If a TreeSet contains object a, then object b is considered part of the set if a.compareTo(b) returns 0, even if a.equals(b) is false, so if compareTo and equals isn't implemented in a consistent way, you are in for a bad ride.
This is especially a problem when a method returns a Set, and you don't know if the implementation is a TreeSet or, for instance, a HashSet.
The lesson to learn here is, always avoid implementing compareTo and equals inconsistently. If you need to order objects in a way that is inconsistent with equals, use a Comparator.
TreeSet:
Pros: sorted, based on a red/black tree algorithm, provides O(log(N)) complexity for operations.
Cons: value must either be Comparable or you need to provide Comparator in the constructor.

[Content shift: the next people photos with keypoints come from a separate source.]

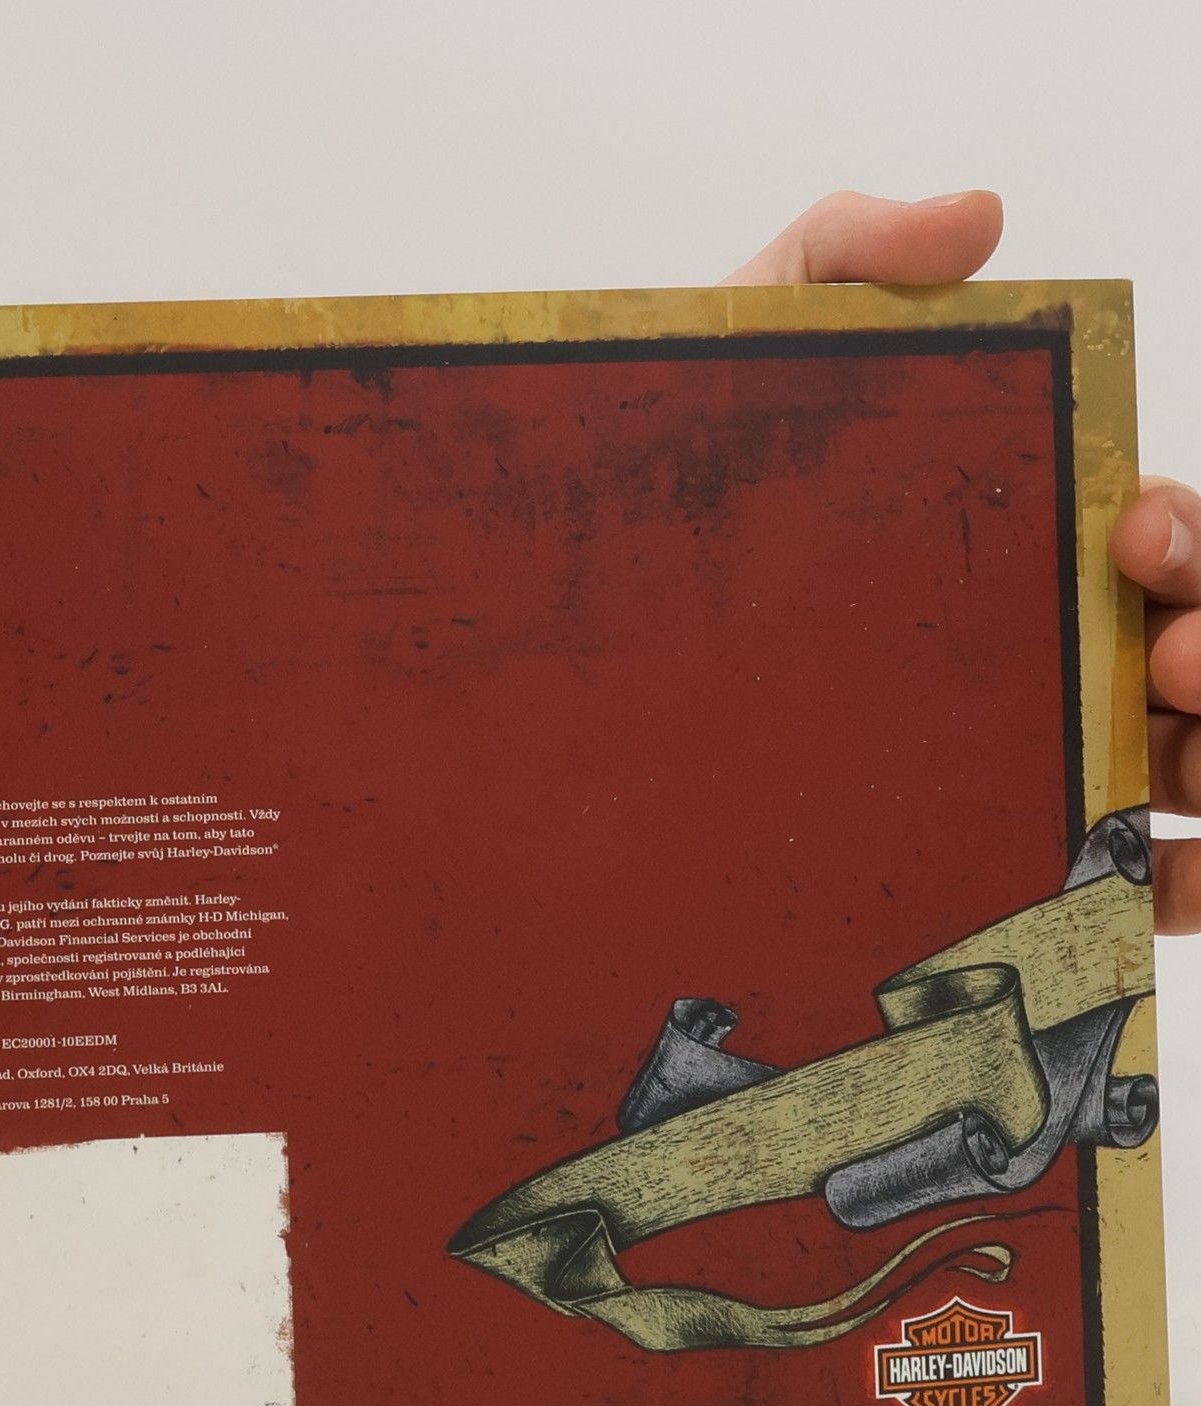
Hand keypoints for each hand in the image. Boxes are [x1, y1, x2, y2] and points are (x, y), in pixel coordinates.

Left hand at [726, 191, 1198, 932]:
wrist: (569, 633)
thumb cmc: (672, 493)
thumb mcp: (745, 351)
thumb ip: (848, 255)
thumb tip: (981, 219)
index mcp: (1023, 540)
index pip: (1160, 540)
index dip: (1184, 536)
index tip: (1128, 530)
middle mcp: (1038, 650)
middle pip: (1194, 653)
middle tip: (1179, 660)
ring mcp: (1013, 755)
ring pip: (1183, 764)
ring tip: (1184, 760)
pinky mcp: (972, 849)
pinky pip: (1113, 880)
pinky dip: (1183, 882)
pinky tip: (1176, 885)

Moreover, the HashSet implementation provides better performance as it provides ~O(1) complexity.
TreeSet fragments memory and has additional memory overheads. You can look at the sources and calculate amount of additional memory and amount of additional objects it creates. Of course it depends on the nature of stored objects and you also can suspect me to be paranoiac about memory :) but it's better to not spend it here and there - you have GC, you have cache misses and all of these things are slooow.
Often you can use PriorityQueue instead of TreeSet. And in your typical use case it's better just to sort the array of strings.
I guess this datastructure would be using binary tree to maintain data so that ascending order retrieval is possible. In that case, if it tries to keep the tree in balance then the remove operation would be bit costly.